> [Extrait fourni]:
• • • • •

Par contre, cela n’a pas été le cas au Danemark
où la volonté de ne pas « offenser » ou « provoquer » la
communauté musulmane du pays s’est traduite par la mise en place d’un programme
visant
à réinsérer les djihadistes revenus du front plutôt qu’à les emprisonner.
Dans le pays qui détient fièrement le deuxième plus grand nombre (par habitant)
de musulmans partis rejoindre les groupes djihadistes, ceux qui reviennent du
front reçoivent des aides généreuses de la part du gouvernement qui leur trouve
un emploi et un logement ou des cours de rattrapage leur permettant de
continuer leur formation. En outre, selon un reportage
de CNN, les programmes de réinsertion « ne cherchent pas à modifier
les croyances fondamentalistes des combattants revenus du front – tant qu’ils
ne prônent pas la violence. »
Naturellement la méthode qui consiste à
dorloter les djihadistes ne fonctionne pas très bien : récemment, les
services de renseignement danois ont
averti que les combattants revenus de l’EI ou des camps d’Al-Nosra
constituent une menace « importante » pour le pays. Un djihadiste que
CNN a suivi, a déclaré avoir l’intention de retourner en Syrie pour rejoindre
le califat une fois qu’il aurait terminé la formation que lui paye le
gouvernement danois.
D’autres gouvernements européens ont rechigné à
poursuivre ceux qui recrutaient pour l’EI et d’autres groupes terroristes qui
incitent les gens à commettre des meurtres. En décembre, des tribunaux
néerlandais ont
déclaré une femme de 20 ans « non coupable » d’avoir recruté
d’autres femmes pour participer au djihad en Syrie. Motif de cette déclaration
de non-culpabilité : dans l’État islamique, les femmes ne sont pas
autorisées à combattre et ne peuvent par conséquent être considérées comme des
terroristes. Dans une autre affaire, « Imad al-O » (23 ans) a été déclarée
coupable d’avoir aidé une jeune fille de 16 ans à voyager de la Syrie vers
l’Égypte. Verdict : trois mois de prison et 240 heures de travaux
d’intérêt général.

• • • • •

> [Données fournies]:

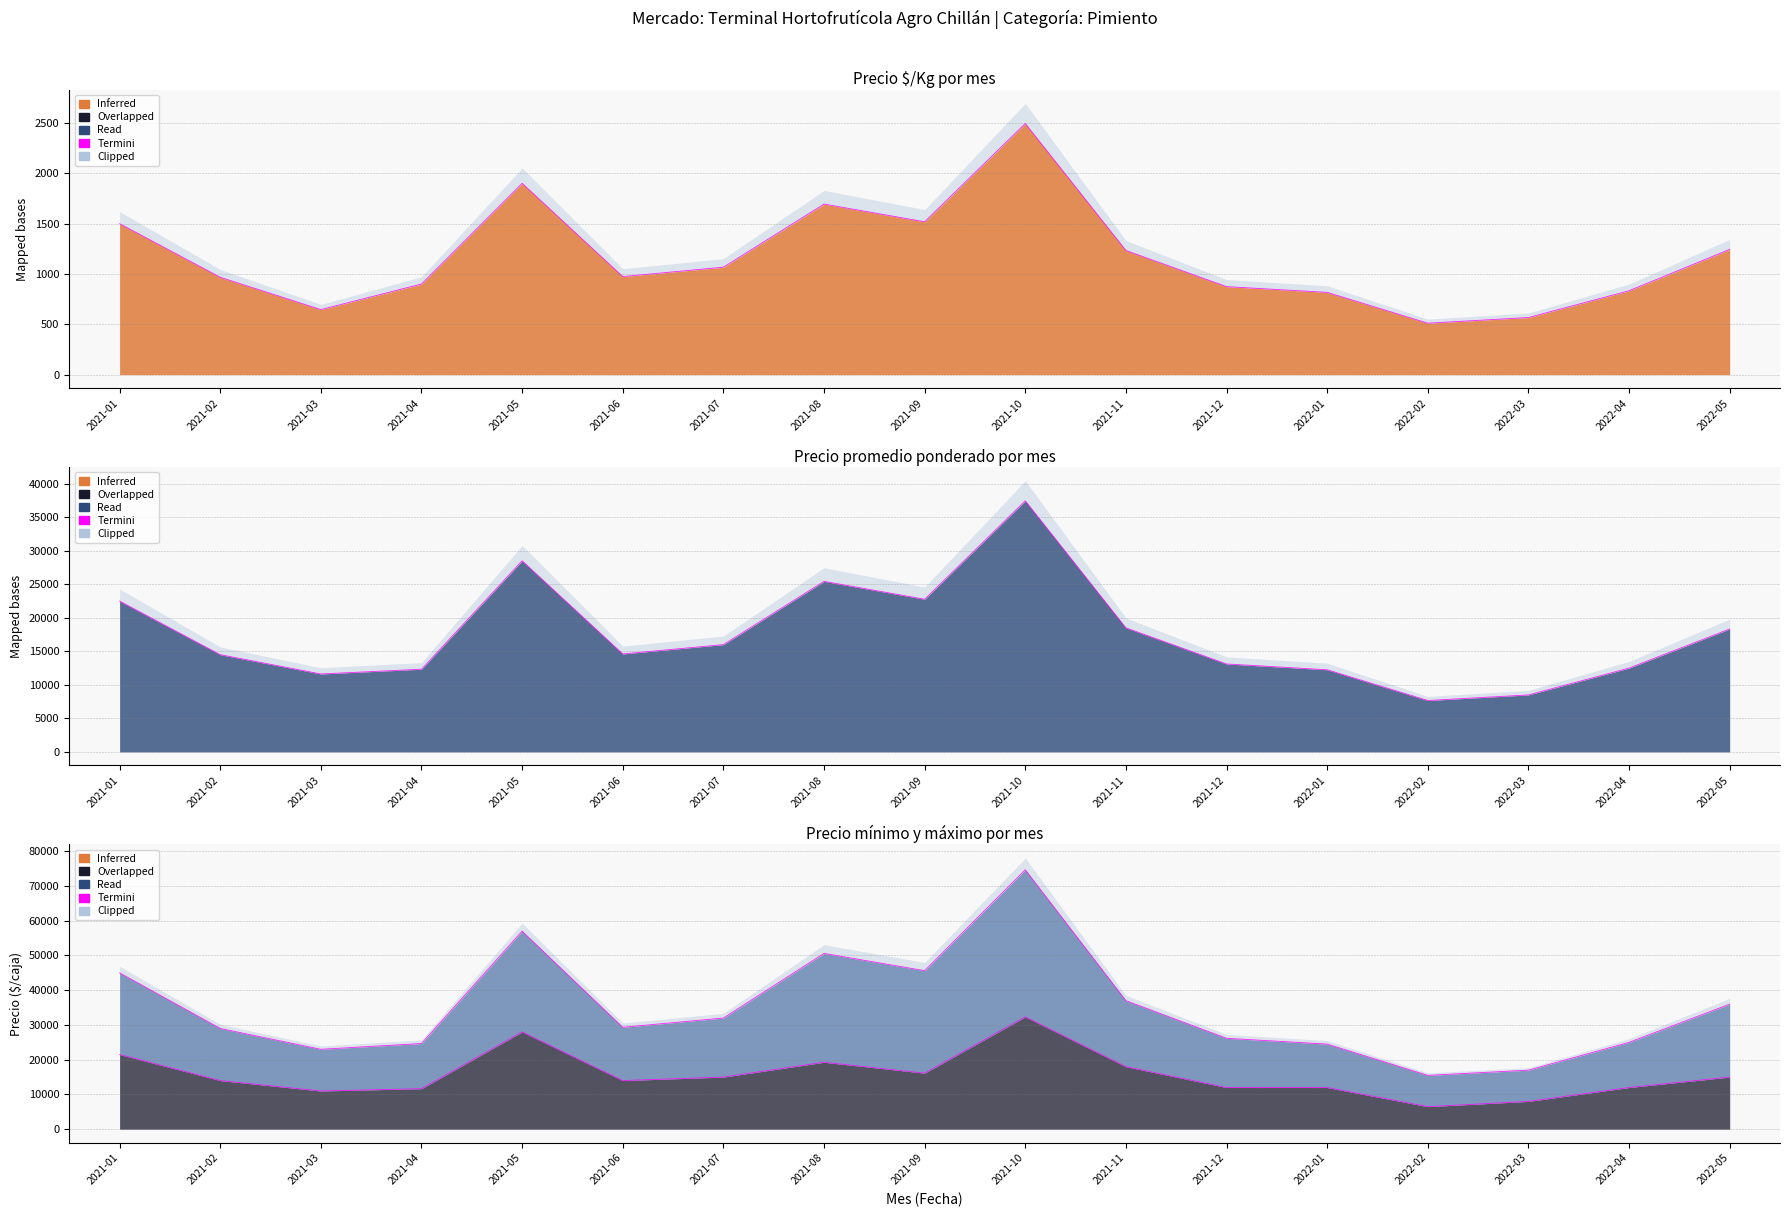

Rank the categories by Precio minimo value from highest to lowest.

2021-10, 2021-05, 2021-01, 2021-08, 2021-11, 2021-09, 2021-07, 2022-05, 2021-02, 2021-06, 2021-12, 2022-01, 2022-04, 2021-04, 2021-03, 2022-03, 2022-02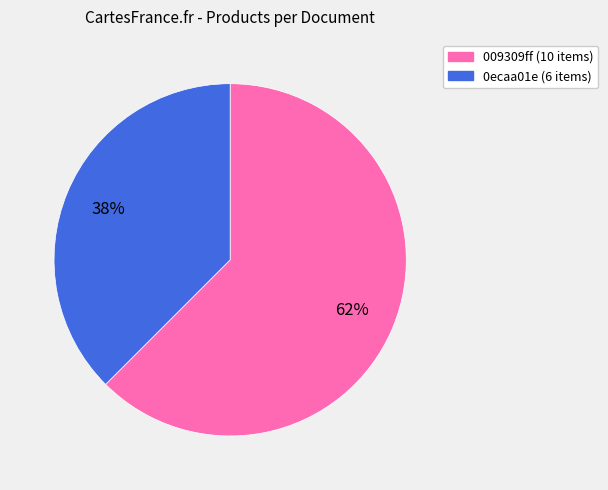

The 009309ff (10 items) slice represents 62% of the pie. True or false?

True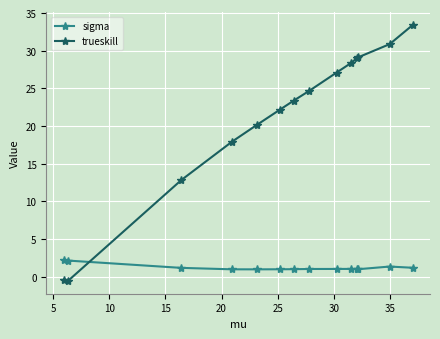

After their last crossing, which series has the higher values: sigma or trueskill?

trueskill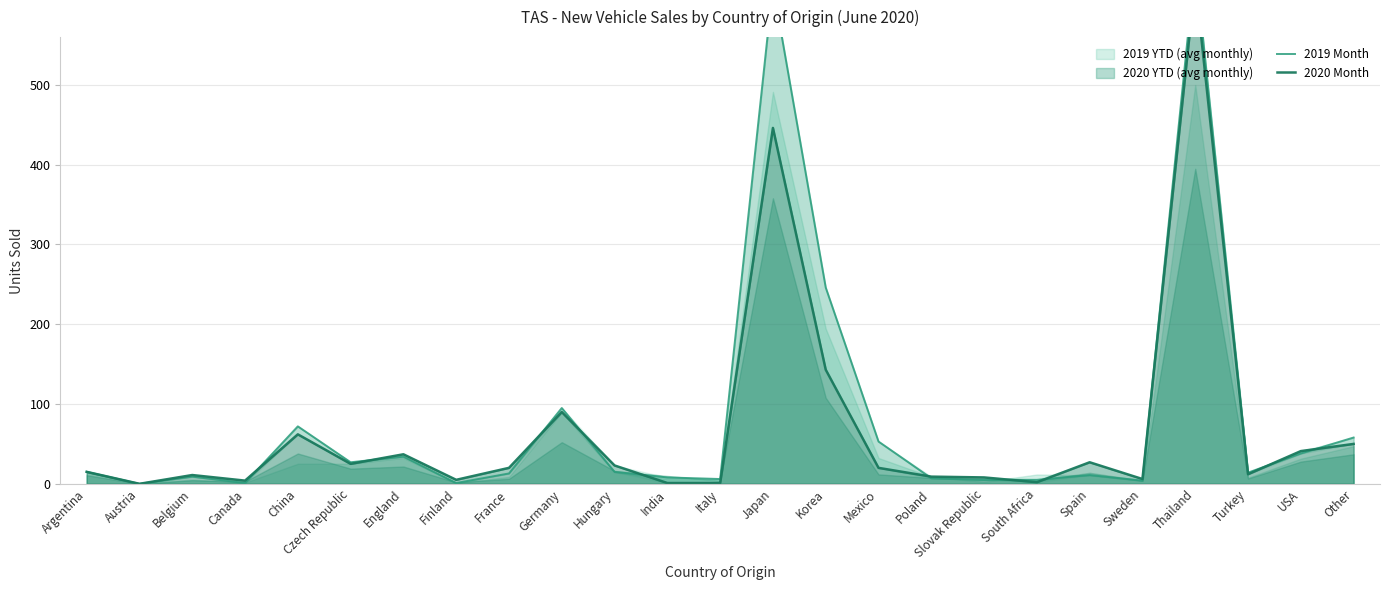

What is the label of the 15th point from the right?

Hungary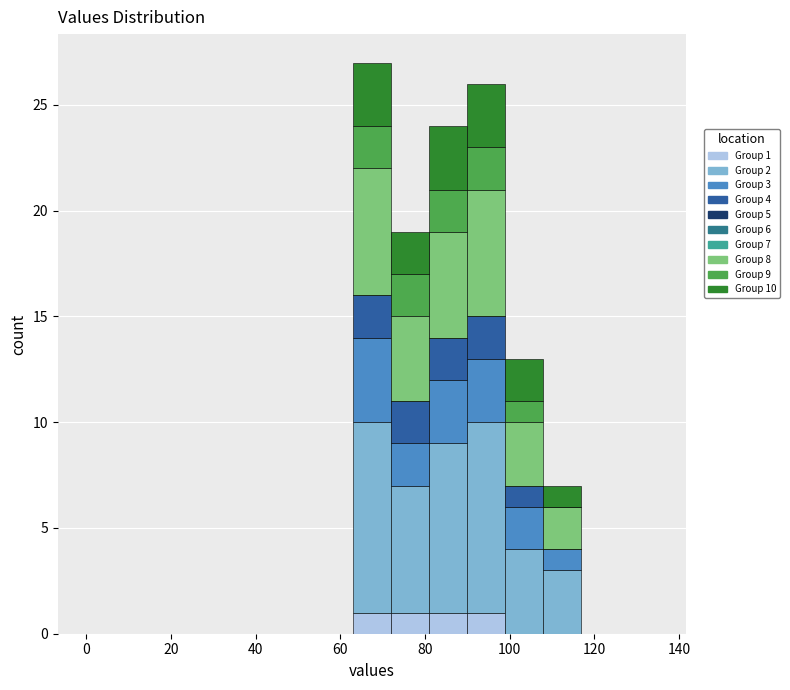

Which range on the x-axis has the tallest stacked bar (by total height)?

63 to 72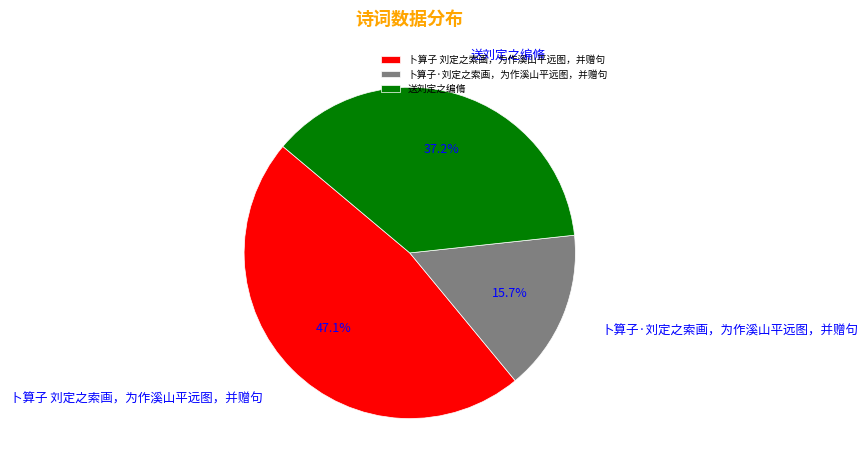

Is there a majority slice in this chart?

No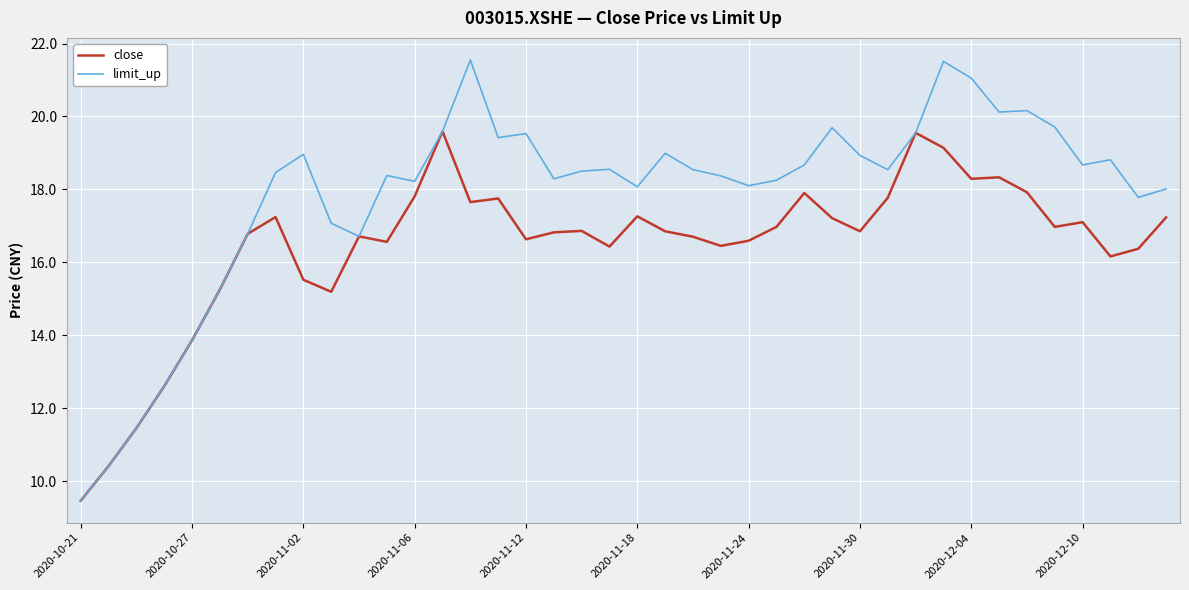

Rank the series by their maximum value, from lowest to highest.

close, limit_up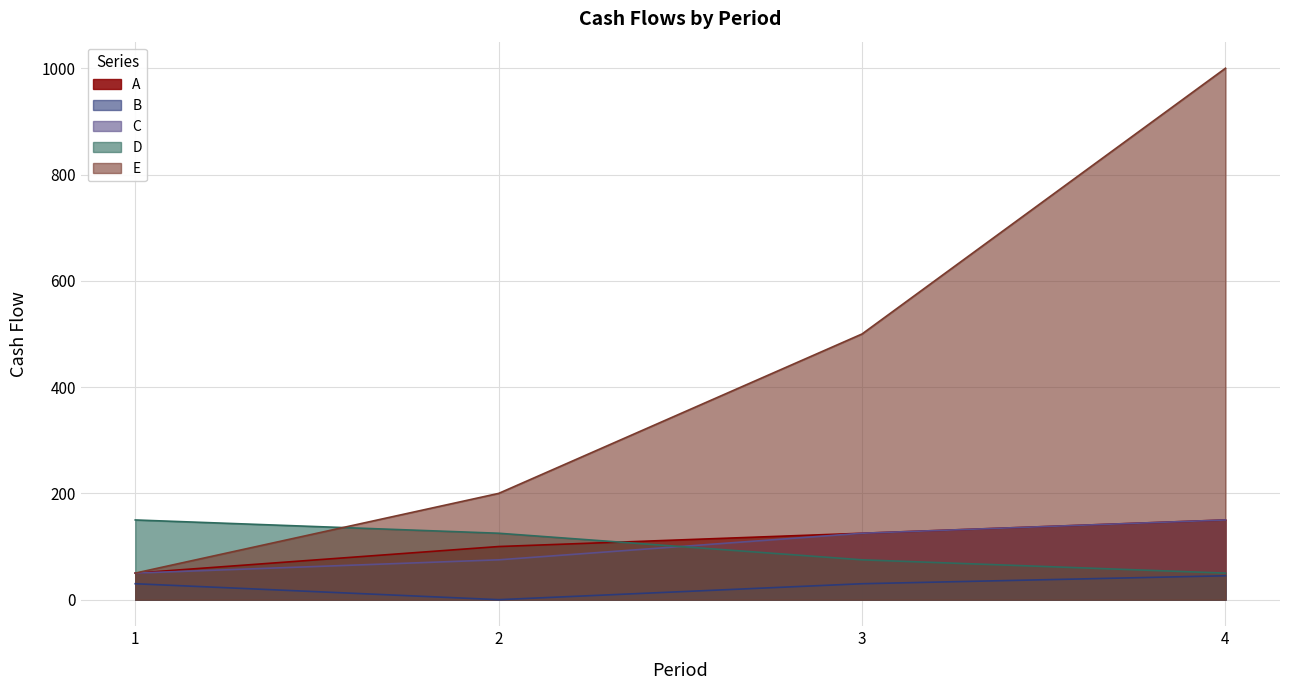

What is the sum of all D values?

400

• • • • •

> [Travail demandé]:
1/ D'après l'extrait, pourquoi des tribunaux néerlandais ont-ils déclaré « non coupable » la femme de 20 ans accusée d'avoir recruté d'autres femmes pour le djihad en Syrie ?
2/ Quelle peine « Imad al-O » a-t-il reçue selon l'extrait ?
3/ Renvoyez le passage de l'extrait qui va de « Naturellement la méthode » à « gouvernement danois. », sans modification.

> [Réponses rédigées]:
1/ Selon le motif retenu, les femmes ne sont pas autorisées à combattre dans l'État islamique. Elles ne peuvent donc pas être considérées comme des terroristes.

2/ Trois mois de prison et 240 heures de travaux d'intérêt général.

3/
Naturellement la méthode qui consiste à
dorloter les djihadistes ne fonctionne pas très bien : récemment, les
services de renseignement danois ont
averti que les combattants revenus de l’EI ou des camps d’Al-Nosra
constituent une menace « importante » pour le pays. Un djihadiste que
CNN a suivi, a déclaré avoir l’intention de retourner en Syrie pour rejoindre
le califat une fois qu’il aurait terminé la formation que lui paye le
gouvernement danois.